## The tasks
a) In the tauren roleplay guide, what is the name of the tauren's native language?
b) Reproduce the passage of the tauren roleplay guide from "Forestlord and the" to "for the earth.", word for word.

Children of the Earthmother - A guide to tauren roleplay


The Tauren, also known as Shu'halo in their own native language, Taur-ahe, are large, bovine-like beings who carry a great respect for the land. They are strong, but also wise and pondering, a reason that leads many to label them as "gentle giants".

In this guide I will use information from quest text and official sources external to the game (eg. novels and short stories), in hopes that I will be able to teach you how to play a tauren character.

Speculation and bits taken directly from the wikis, granted that they come from the sources I mentioned previously, will be signaled appropriately - speculation will always be marked by two asterisks (**) and bits taken from wikis will be sourced. Information from the RPG, which is regarded as non-canon, will be given in a later, independent section, for it might prove useful to give your roleplay some flavour if used with caution.



Little is known about the tauren and their past before recent times. However, the most important tauren myths have been recorded on banners that can be found in the tent of the Archdruid of Thunderbluff (Hamuul Runetotem). Below is a summary of the myths, along with a link to the full version, taken from WOWpedia.

WOWpedia Wrote:Mists of Dawn
The earliest of the tauren myths, the Mists of Dawn, recounts the creation of the world and the tauren race by a deity called the Earthmother. Before the age of memory, the Earthmother breathed the world into existence from the golden mists, transforming the clouds into rich, endless fields of grain. She created day and night by alternately opening and closing her right and left eyes, An'she (the sun), and Mu'sha (the moon), respectively. The shadow of her hands caused the Tauren, the Shu'halo, the Children of the Earth, to rise up from the soil. They swore to follow their creator until the end of the world.

Sorrow of the Earthmother
The next myth of the Shu'halo, chronologically, speaks of the falling away of the tauren from their initial state of grace. Whispers rose up from far beneath the world, where the Titans had chained the Old Gods. The tauren fell under the sway of these whispers, and learned of malice and deceit. The Earthmother felt a great sorrow at this, and in her grief, tore out her eyes, the sun and moon, and sent them chasing one another across the stars. The Earthmother, now sightless, remained to listen to and guide her children.

The White Stag and the Moon
This tale speaks of how the Earthmother gave the Shu'halo the love of the hunt. The tauren became great hunters, but one spirit eluded them, Apa'ro, the white stag (called Malorne by the night elves.) The tauren hunted Apa'ro to the ends of Azeroth, and finally the stag fled into the heavens, where his great antlers became tangled in the stars. As the moon, Mu'sha, chased her brother across the skies, she saw the helpless stag, and immediately fell in love with him.

Mu'sha saved the great stag, and in return he loved her, and they conceived a child, Cenarius, a demigod, union of the sky and the earth.

Forestlord and the First Druids
Cenarius grew to be as proud as his father, and in time befriended the tauren. He taught them the druidic ways, how to speak to the trees and animals. With this knowledge, the tauren aided the demigod in keeping the land safe.

Hatred of the Centaur
The last of the traditional tauren stories takes place after the fading of the Mists of Dawn and the beginning of the Age of Memory. When Cenarius eventually left the tauren they were saddened by the loss, and over generations they forgot the bulk of his druidic teachings, though they always retained their respect for the earth.

Saved entries
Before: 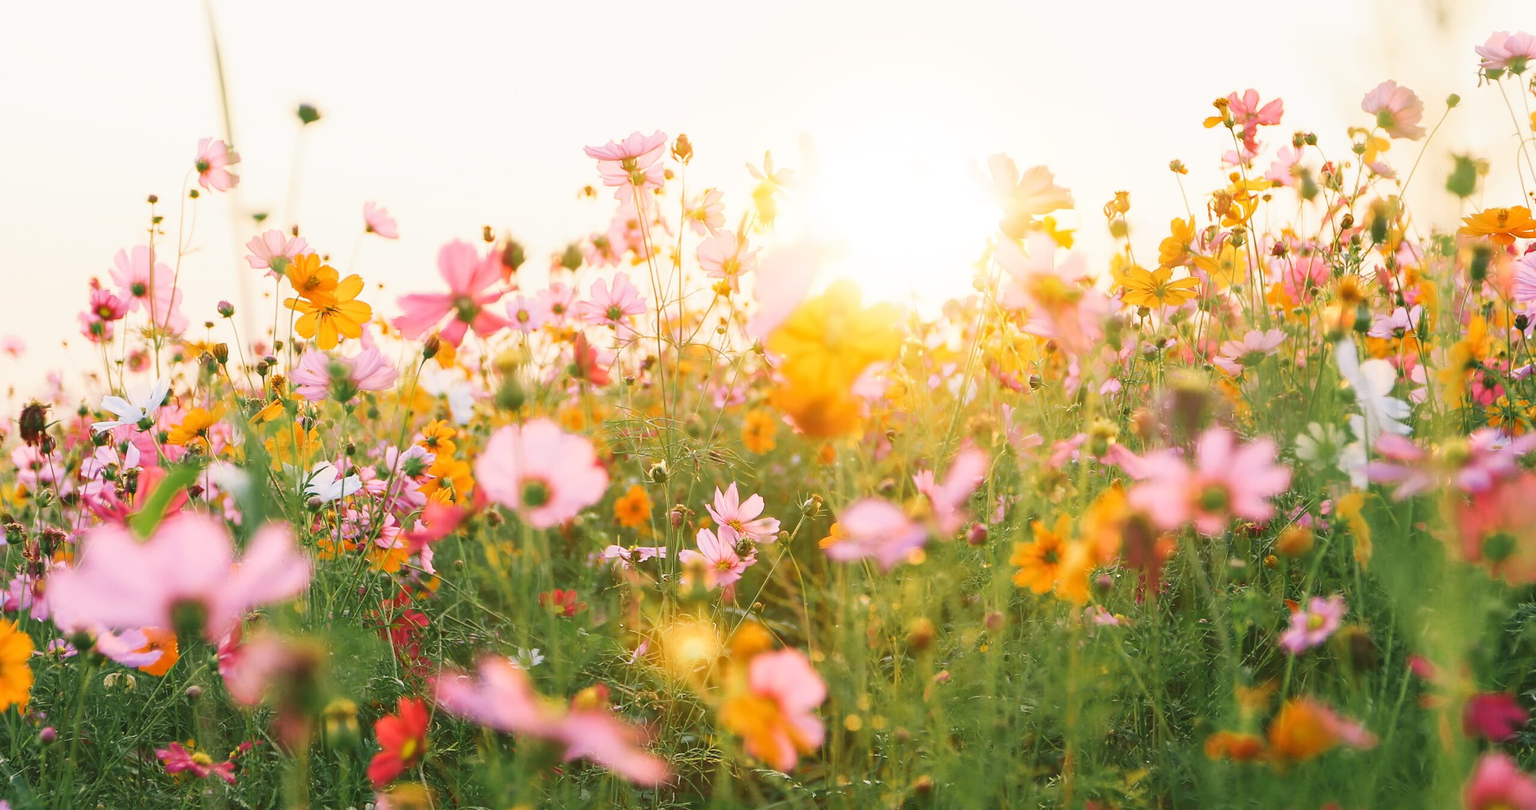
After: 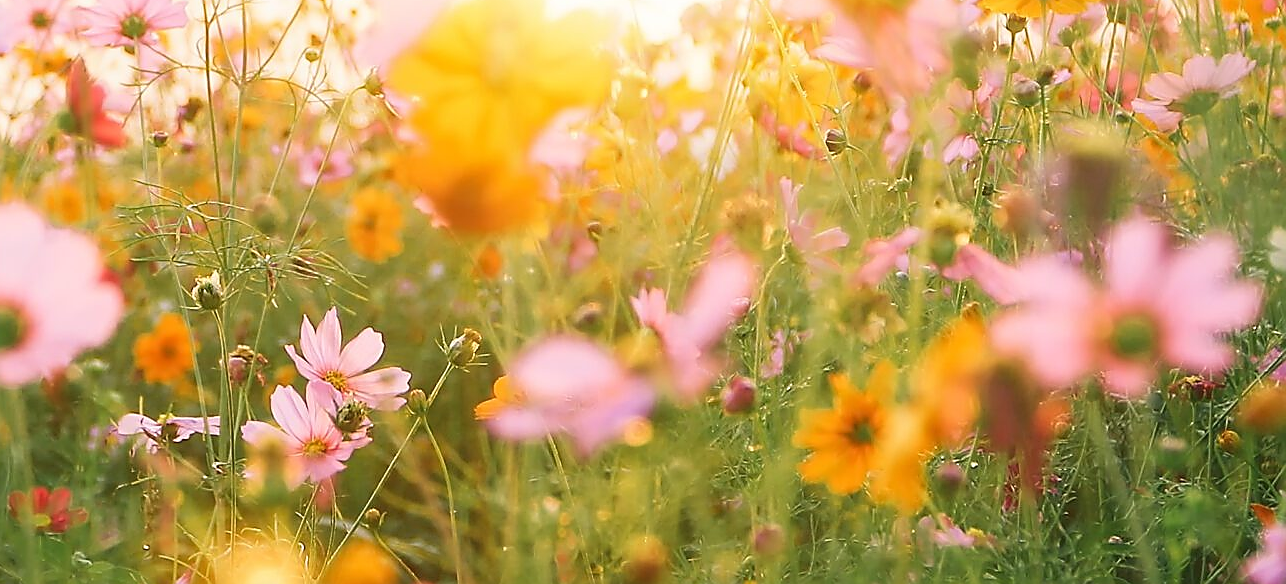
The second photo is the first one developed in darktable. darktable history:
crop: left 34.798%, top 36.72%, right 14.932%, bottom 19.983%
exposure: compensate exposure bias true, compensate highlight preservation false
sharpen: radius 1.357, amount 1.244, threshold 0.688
--
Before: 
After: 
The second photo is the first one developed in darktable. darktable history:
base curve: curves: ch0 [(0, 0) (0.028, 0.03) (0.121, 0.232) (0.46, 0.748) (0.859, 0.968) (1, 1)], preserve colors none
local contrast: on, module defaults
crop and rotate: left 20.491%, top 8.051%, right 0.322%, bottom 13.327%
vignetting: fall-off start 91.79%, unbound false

## The answers
a) Taur-ahe

b)
Forestlord and the First Druids
Cenarius grew to be as proud as his father, and in time befriended the tauren. He taught them the druidic ways, how to speak to the trees and animals. With this knowledge, the tauren aided the demigod in keeping the land safe.

Hatred of the Centaur
The last of the traditional tauren stories takes place after the fading of the Mists of Dawn and the beginning of the Age of Memory. When Cenarius eventually left the tauren they were saddened by the loss, and over generations they forgot the bulk of his druidic teachings, though they always retained their respect for the earth.